Erst als Constabler Green gegangen war, dachte die junge Frau wieder an die andere Vision, die sie gehabt hatte. Vielleicht sollte sie mit ihm darüber sprechen, dass in naher Zukunft ein weiterer Mord auf Drago Castle geschehen würde. Aber was konnte er schon unternehmen? Man konnte die Schlosskapelle nicht Tag und Nacht überwachen lassen.
Emily White kehrte zurück. Es überraschte sie, dass Rebecca aufstehen wollte. "Sie sollten besser bis morgen liegen bleiben", riet sie besorgt. "So ein Erlebnis will verkraftet werden. Ich an Ihrer Stelle würde mich wochenlang nicht mehr aus meinem Bett wagen. Also lassen Sie sich ruhig etwas umsorgen."
"Ich fühle mich wirklich wohl", sagte die Malerin. "Ich werde mich etwas in den Garten setzen."
Die Wirtschafterin schüttelte missbilligend den Kopf. "Sie sind unverbesserlich, Miss Deville", meinte sie tadelnd.
"Seien Sie nicht so streng mit mir, Mistreß White", bat die junge Frau. "Sagen Sie, hätten Sie nicht Lust, mir Modell zu sitzen?"
"Gerne", stimmte die Wirtschafterin zu. "Ich laufe nur schnell nach Hause und ziehe mir etwas anderes an." Sie wandte sich der Tür zu. "Falls Sie Hunger haben, ich habe Ihnen ein Tablett gerichtet. Eigentlich wollte ich es nach oben bringen, aber da Sie ohnehin aufstehen, wäre es ja sinnlos."
"Ich werde im Garten essen", entschied Rebecca.
Sie schlüpfte in ihren Morgenrock und ging ins Bad. Als sie sich zum Duschen auszog, sah sie im Spiegel die blauen Flecken, die ihren Körper bedeckten. Kein Wunder, dass jede Bewegung sie schmerzte. Wie Mrs. White sagte, sie hatte wirklich großes Glück gehabt. Die letzte Nacht hätte auch das Ende für sie bedeuten können.

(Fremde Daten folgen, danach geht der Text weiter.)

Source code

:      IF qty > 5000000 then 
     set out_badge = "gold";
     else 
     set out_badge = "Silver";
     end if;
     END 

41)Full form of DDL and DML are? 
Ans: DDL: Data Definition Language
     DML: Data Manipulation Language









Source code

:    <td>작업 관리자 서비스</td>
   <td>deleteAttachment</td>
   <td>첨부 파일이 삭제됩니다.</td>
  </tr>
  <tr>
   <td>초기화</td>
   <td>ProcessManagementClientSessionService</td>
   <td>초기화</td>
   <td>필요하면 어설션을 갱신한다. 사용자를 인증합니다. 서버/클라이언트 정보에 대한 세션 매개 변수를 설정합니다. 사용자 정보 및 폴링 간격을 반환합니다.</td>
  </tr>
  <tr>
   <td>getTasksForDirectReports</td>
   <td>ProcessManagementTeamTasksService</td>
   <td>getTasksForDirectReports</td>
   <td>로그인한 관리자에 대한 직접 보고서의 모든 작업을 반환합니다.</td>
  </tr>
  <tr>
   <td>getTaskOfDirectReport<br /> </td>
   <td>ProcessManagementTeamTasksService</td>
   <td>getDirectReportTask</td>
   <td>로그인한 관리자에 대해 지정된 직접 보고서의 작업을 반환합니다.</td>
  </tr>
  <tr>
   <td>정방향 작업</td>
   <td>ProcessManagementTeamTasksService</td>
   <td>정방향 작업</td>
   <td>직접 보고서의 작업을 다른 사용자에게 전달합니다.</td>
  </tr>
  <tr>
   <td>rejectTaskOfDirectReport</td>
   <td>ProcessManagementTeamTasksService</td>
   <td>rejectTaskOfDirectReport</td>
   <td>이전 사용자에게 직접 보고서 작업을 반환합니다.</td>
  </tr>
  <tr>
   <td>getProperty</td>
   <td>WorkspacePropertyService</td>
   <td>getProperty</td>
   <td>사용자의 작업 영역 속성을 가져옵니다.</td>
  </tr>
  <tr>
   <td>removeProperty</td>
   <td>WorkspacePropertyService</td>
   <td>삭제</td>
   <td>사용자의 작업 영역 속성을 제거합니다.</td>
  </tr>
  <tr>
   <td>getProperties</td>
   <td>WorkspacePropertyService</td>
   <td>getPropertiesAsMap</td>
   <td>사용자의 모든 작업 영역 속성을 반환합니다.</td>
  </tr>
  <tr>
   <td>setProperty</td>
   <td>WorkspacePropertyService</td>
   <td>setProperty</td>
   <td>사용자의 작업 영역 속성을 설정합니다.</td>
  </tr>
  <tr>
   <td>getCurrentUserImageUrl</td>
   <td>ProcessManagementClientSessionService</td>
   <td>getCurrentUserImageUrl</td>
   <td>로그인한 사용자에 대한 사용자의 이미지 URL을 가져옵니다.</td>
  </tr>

Plötzlich musste die junge Frau an ihren Freund denken. Ob Robert um sie getrauert hätte? Der Wunsch ihn anzurufen und ihm alles zu erzählen, wurde so stark, dass sie sich ihren Morgenrock wieder überwarf und ins Schlafzimmer zurückkehrte. Hastig hob sie den Telefonhörer ab.
Erst nach dem fünften Klingelton ging der junge Komponist ans Telefon. "Oh, du bist es, Rebecca", meinte er überrascht, als sie sich meldete. "Schön, dass du anrufst, nur leider hast du einen ziemlich ungünstigen Zeitpunkt gewählt. Ich muss in fünf Minuten weg."
"Ich wollte dich auch nicht stören, Robert", erwiderte Rebecca und ließ sich ihre Enttäuschung nicht anmerken. "Dann einen schönen Tag." Sie legte auf.